[Dorothée : Sa maman tremble pour elle]

TÉLÉ POCHE - 1990

Avant d'affronter Bercy, elle a la frousse. Sa maman aussi. Mais peut-être pas pour les mêmes raisons. Comme toujours, Madame Hoschedé s'inquiète pour sa fille. Pour elle, Dorothée reste la "petite Frédérique". Elle nous raconte pourquoi.

 

"C'est drôlement émouvant de voir sa fille sur une scène ou à la télévision." Aujourd'hui encore, après toutes ces années, la maman de Dorothée tremble pour sa fille. "C'est vrai, j'ai toujours peur. Peur pour sa santé. Pour sa carrière. Comme toutes les mères. Alors, elle cherche à me rassurer en disant en vrac : "J'ai grossi", "Je mange bien", "Je fume moins" et "Non, non, je ne suis pas malade !"." Dorothée d'ailleurs n'est pas loin. Elle répète dans le studio d'à côté. Et elle a toujours une oreille qui traîne. Elle sait que sa maman parle d'elle et annonce : "Tu peux dire que j'ai un sale caractère." Mais elle n'a pas de meilleur supporter qu'elle. "Il vaut mieux avoir un sale caractère que pas de caractère du tout !" Avec un sourire indulgent, elle précise tout de même : "Vous savez, quand elle dépasse les bornes, on lui dit stop !".

Dorothée n'a pas changé. Quand elle n'était que Frédérique Hoschedé, elle avait le même dynamisme. Les mêmes défauts. "Ah, cet animal-là n'a jamais su être à l'heure ! Son grand frère, qui est documentaliste, ne l'est pas non plus. Frédérique, quand elle était petite, avait une bouille toute ronde." Dorothée était sage. Pas de bêtises. "Elle chantait tout le temps."

 

Mère et fille sont complices. Ça se voit. Do' emmène sa maman en vacances ou en week-end. "Pour prendre le temps de se parler." Discrètement, la mère conseille sa fille. "Je regarde très souvent ses émissions. Je la critique et elle m'écoute. Je trouve que, parfois, elle parle trop vite, abuse des grimaces et qu'elle en fait un peu trop. Je lui donne également mon avis sur ses vêtements." Et voilà Do' qui rapplique. "Oui, j'admets les critiques quand elles viennent de ma mère. Mais quand les autres s'en mêlent, je râle."

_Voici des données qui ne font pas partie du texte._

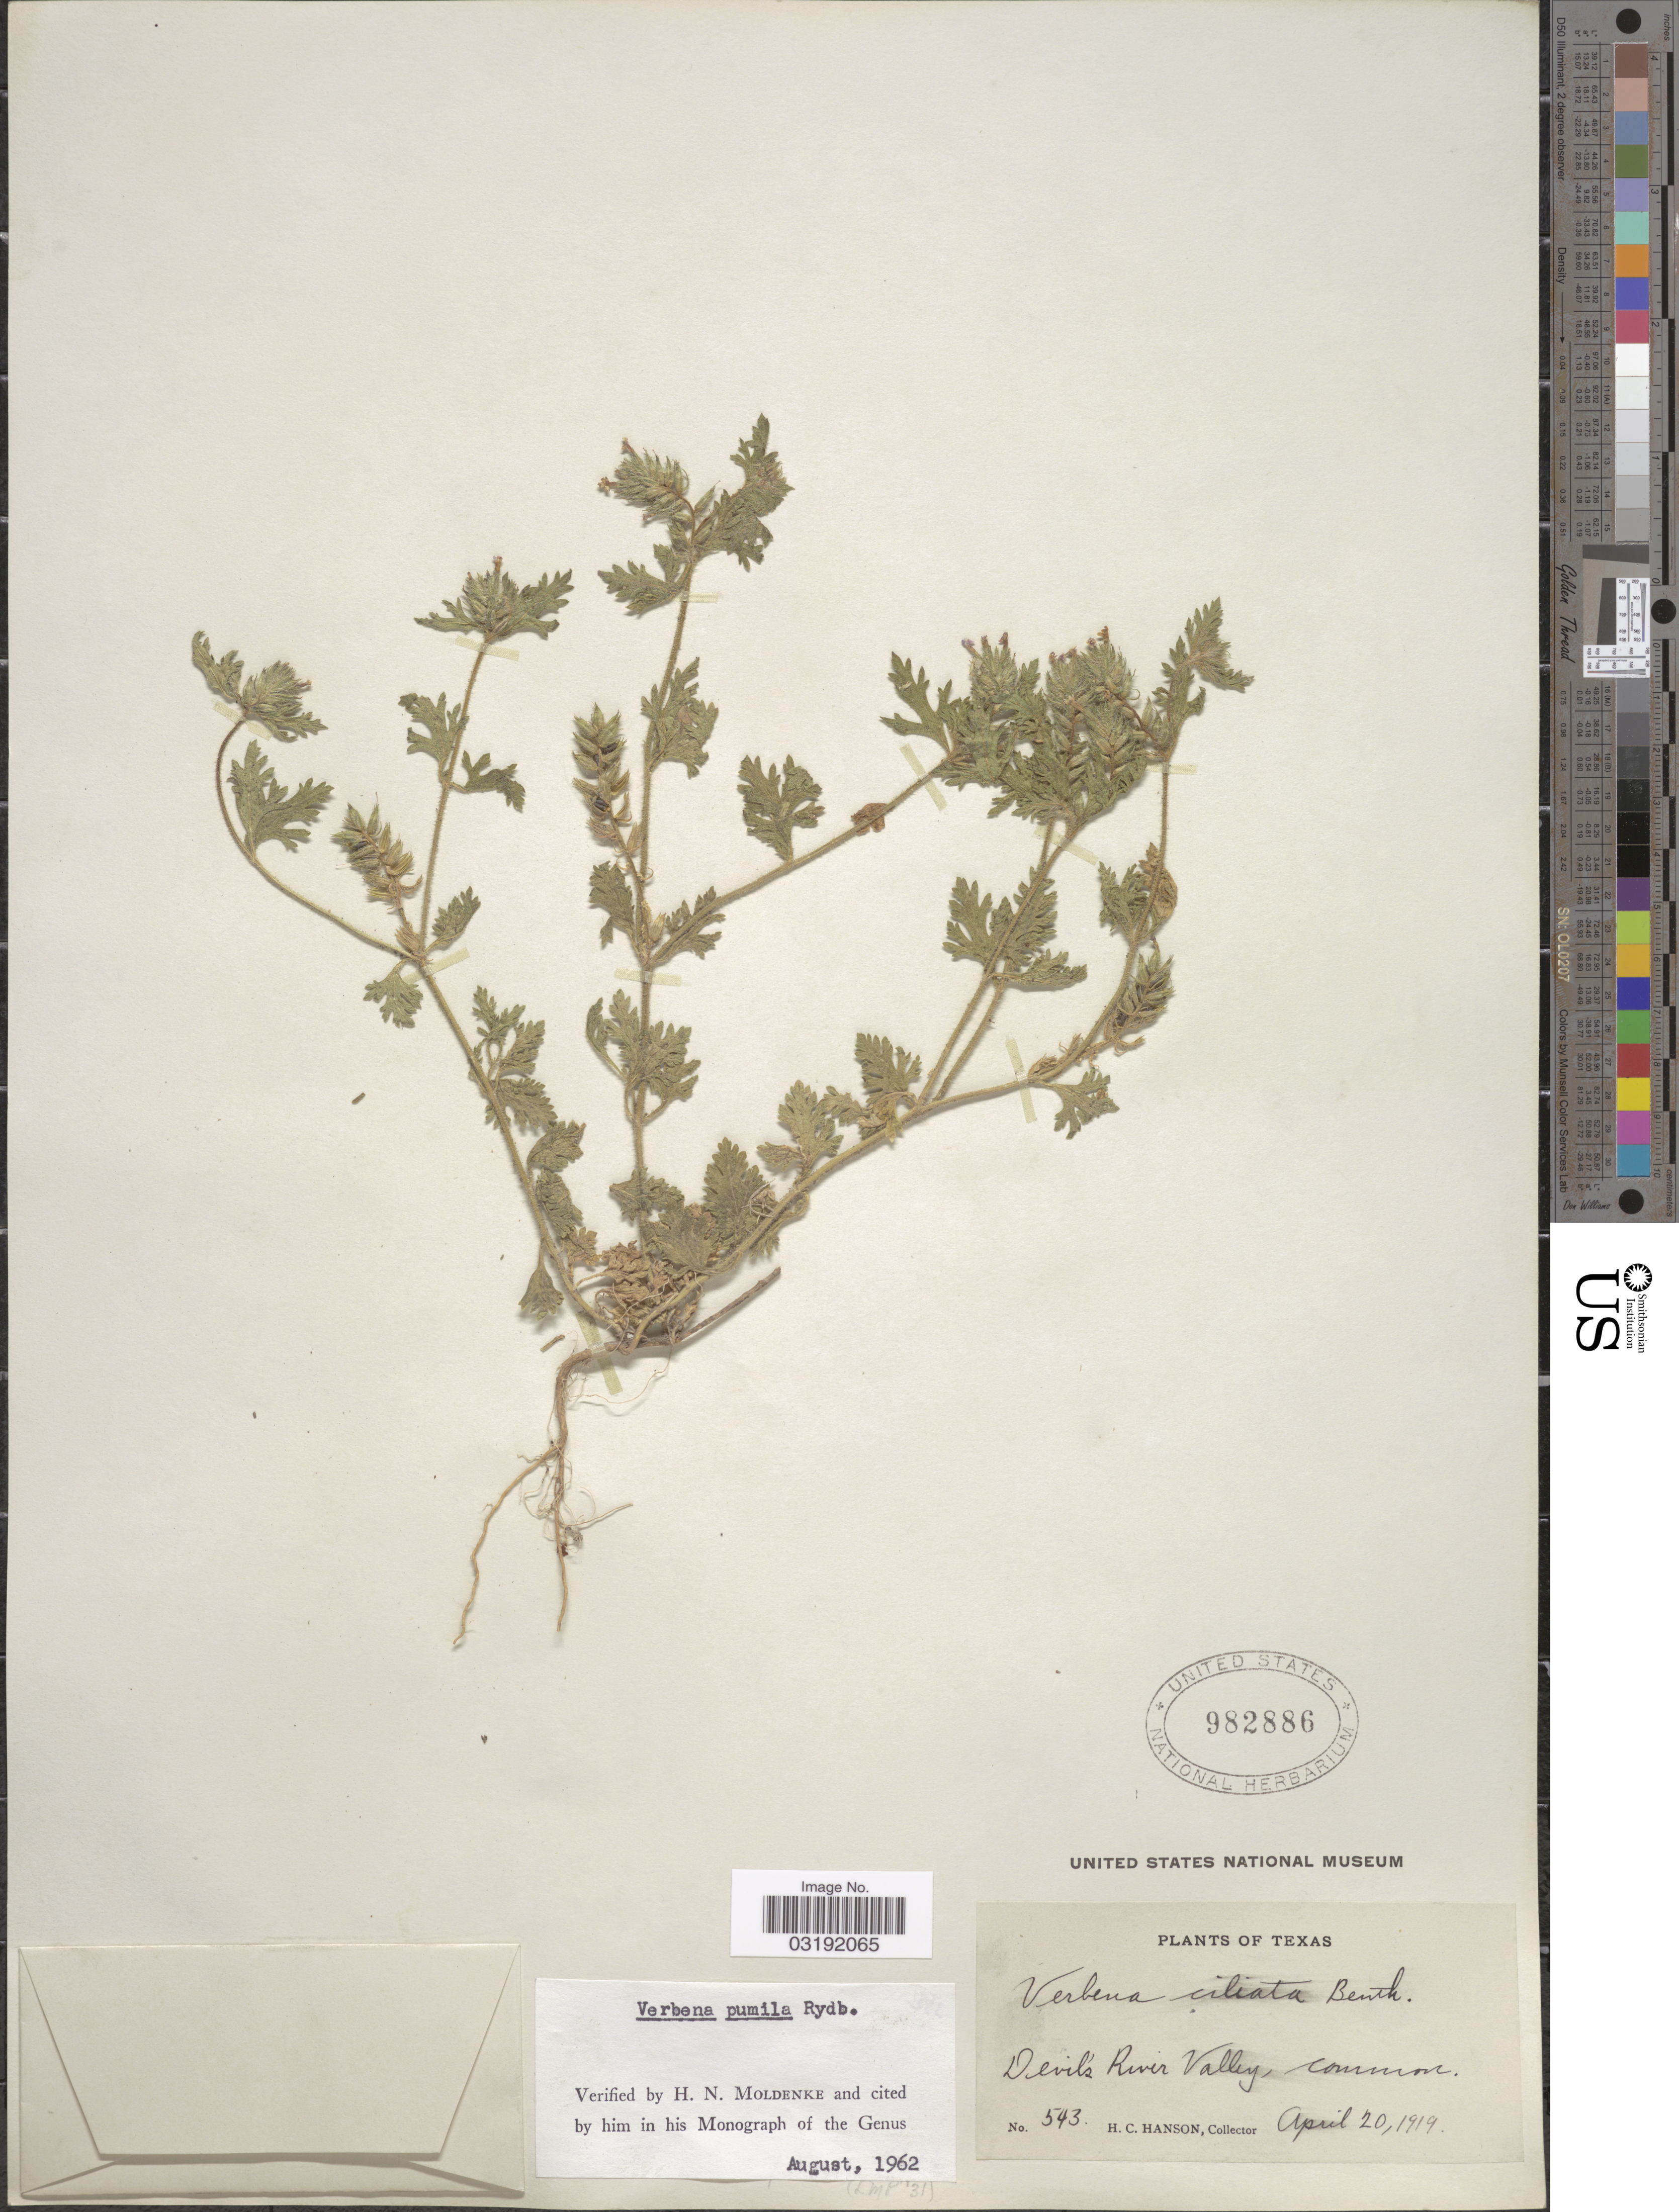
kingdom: Plantae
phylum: Tracheophyta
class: Magnoliopsida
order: Lamiales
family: Verbenaceae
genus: Verbena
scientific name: Verbena pumila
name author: Rydb.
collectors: H. Hanson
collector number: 543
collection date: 1919-04-20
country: United States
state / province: Texas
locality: Devil's River Valley.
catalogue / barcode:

Être la maman de Dorothée, c'est bien agréable. "Bien sûr, il a fallu changer de numéro de téléphone, expliquer que ma fille ne peut pas répondre à toutes les invitations." Chez les commerçants de sa bonne ville de Bourg-la-Reine, on lui glisse un compliment chaleureux ou une salade dans son cabas, sans rien lui demander en échange. Et bien sûr, madame Hoschedé assistera au spectacle de Bercy. "Mais une ou deux fois. pas plus. Cela me fait trop peur."

 

LE CYCLONE DO' SOUFFLE DÉJÀ SUR BERCY

Ça va trembler à Bercy ! C'est marqué en noir sur blanc sur les affiches. Mais cette fois, les mots tiendront leurs promesses. Les fans de Do' vont vibrer. Elle leur a promis un show plus rock. Plus rythmé. Eh bien, ils vont être servis ! Jean-Luc Azoulay, producteur et complice de Dorothée garantit les émotions fortes. "L'idée nous est venue avec la chanson "Tremblement de terre". Nous avons fait venir des Etats-Unis un système de haut-parleurs hyper-puissants. Et grâce aux ondes sonores, les fauteuils vont bouger. Sans compter les lasers et les lumières signées du maître Rouveyrollis."

Do' est sur le pied de guerre. Elle révise ses douze nouvelles chansons. Et ses anciens tubes. "Après son séjour outre-Atlantique, Dorothée a été influencée et fascinée par les grands spectacles américains. Le sien se rapproche des shows de Madonna et de Michaël Jackson aux USA. Plus il y a de monde, plus nous pouvons offrir un spectacle avec de gros moyens techniques et donner une autre dimensions aux représentations."

Pour l'instant, les dix musiciens, quatre danseurs, deux choristes et Les Musclés se chauffent avant d'attaquer bercy. Bien sûr, Dorothée est morte de frousse. Mais quand 12000 personnes sont au rendez-vous à chaque représentation, il n'est pas question d'être en retard.